By default, Charm persists your agent’s memory and state using the local filesystem (which the Charm Cloud Runner automatically syncs to a Google Cloud Storage bucket). However, if you are self-hosting your agents, or if you require an enterprise database like Redis or PostgreSQL for horizontal scaling and faster state retrieval, you can swap out the default memory provider by installing and configuring a Memory Storage Plugin.

Configuring a Memory Provider

To use an external memory provider, specify it in your charm.yaml file under the runtime.memory section.
runtime:
  adapter:
    type: langgraph
  memory:
    provider: redis
    config:
      url: "redis://localhost:6379/0"

Creating a Custom Memory Plugin

If a plugin for your database doesn’t exist yet, you can easily build one. Just like adapters and telemetry exporters, Memory Storage plugins are discovered dynamically using Python entry_points.

1. Implement BaseMemoryStore

Create a new Python class that inherits from charm.core.storage.BaseMemoryStore.
from typing import Any, Dict, List
from charm.core.storage import BaseMemoryStore
import redis
import json

class RedisMemory(BaseMemoryStore):
    def __init__(self, config: Dict[str, Any]):
        super().__init__(config)
        # Initialize connection using the config from charm.yaml
        redis_url = self.config.get("url", "redis://localhost:6379/0")
        self.client = redis.Redis.from_url(redis_url)

    def load_messages(self, thread_id: str) -> List[Dict[str, Any]]:
        raw_data = self.client.get(f"charm:memory:{thread_id}")
        if raw_data:
            return json.loads(raw_data)
        return []

    def save_messages(self, thread_id: str, messages: List[Dict[str, Any]]) -> None:
        self.client.set(f"charm:memory:{thread_id}", json.dumps(messages))

    def get_langgraph_checkpointer(self) -> Any:
        # If your agent uses LangGraph, you can optionally return a BaseCheckpointSaver
        # from the langgraph package.
        return None

2. Register the Plugin

In your package’s pyproject.toml, add an entry to the charm.memory group:
[project.entry-points."charm.memory"]
redis = "charm_memory_redis.plugin:RedisMemory"
When you install this package (pip install .), the Charm Runner will automatically discover the redis provider name and use it when configured in charm.yaml.
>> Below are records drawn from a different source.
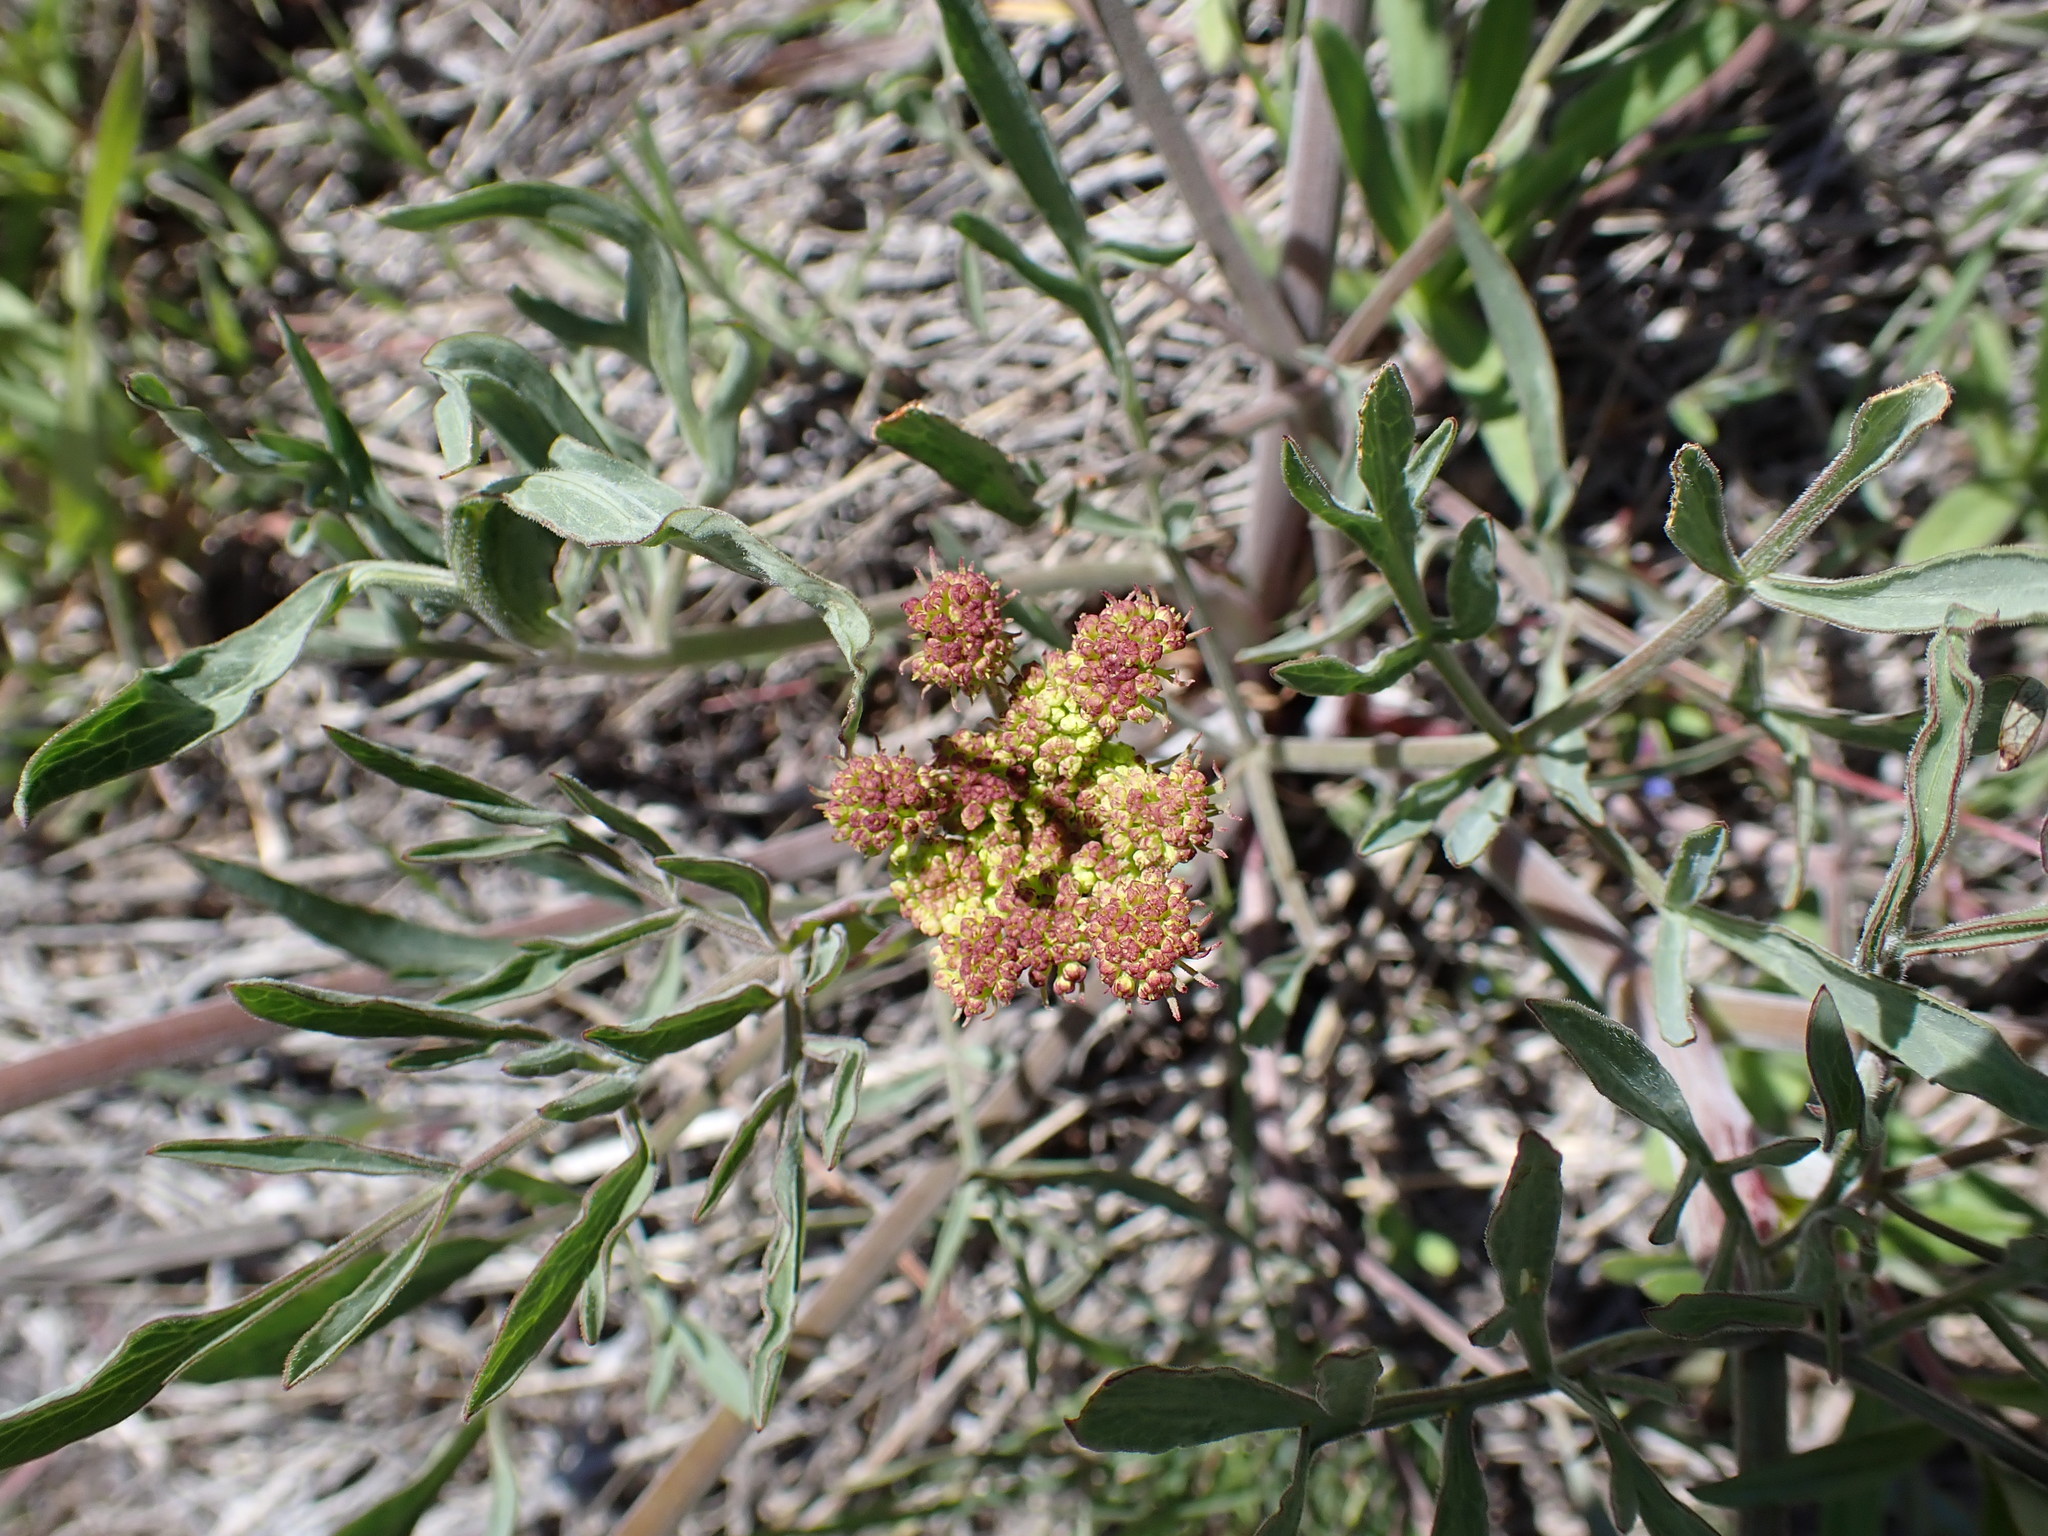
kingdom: Plantae
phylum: Tracheophyta
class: Magnoliopsida
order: Apiales
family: Apiaceae
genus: Lomatium
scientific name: Lomatium triternatum
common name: Ternate lomatium
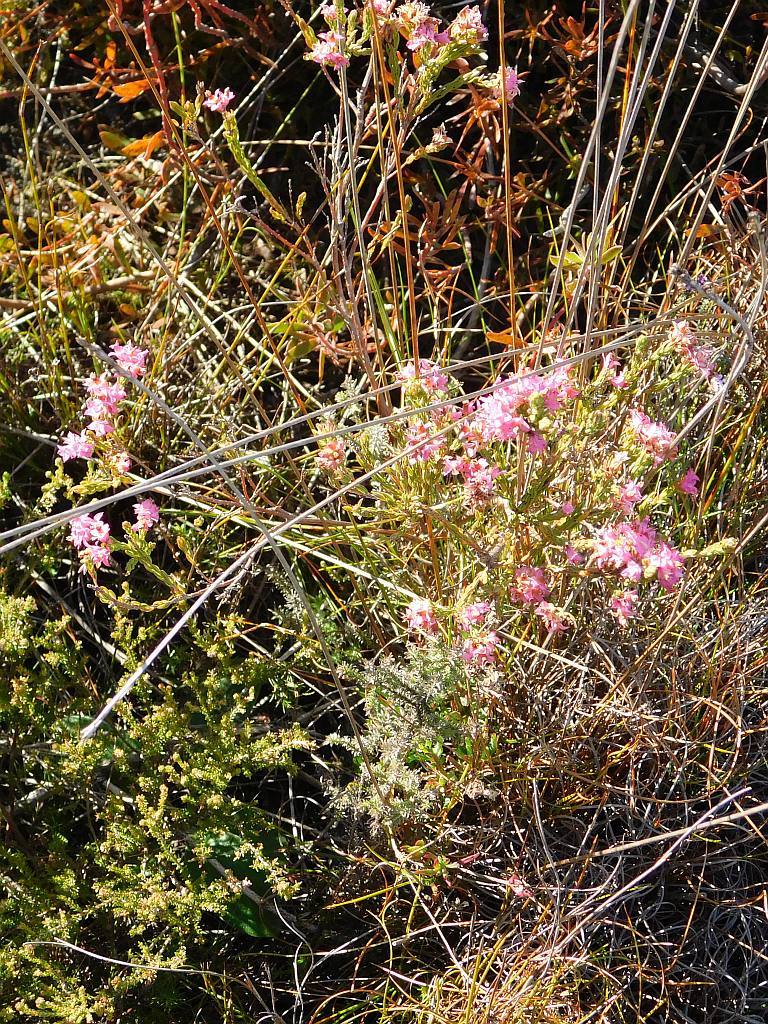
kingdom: Plantae
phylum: Tracheophyta
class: Magnoliopsida
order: Ericales
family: Ericaceae
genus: Erica
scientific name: Erica corifolia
Using Memory in Custom Adapters

If you are writing a custom adapter or a standard Python agent and need to manually read or save the conversation history, you can access the active memory provider via the StorageManager:
from charm.core.storage import StorageManager

def agent(inputs):
    thread_id = inputs.get("__charm_thread_id__", "default")
    
    # Retrieves the active provider (e.g., RedisMemory, if configured)
    memory_store = StorageManager.get_provider("local", {}) 
    
    # Load previous history
    history = memory_store.load_messages(thread_id)
    
    # ... logic ...
    
    # Save updated history
    history.append({"role": "assistant", "content": "Hello!"})
    memory_store.save_messages(thread_id, history)
    
    return "Hello!"

Cloud Runner Considerations

When deploying to the Charm Cloud Runner, if your charm.yaml defines a custom memory provider like redis, the Runner will skip mounting the default GCS storage bucket. Instead, your agent container will boot immediately and connect directly to your external database, which can significantly reduce cold start times.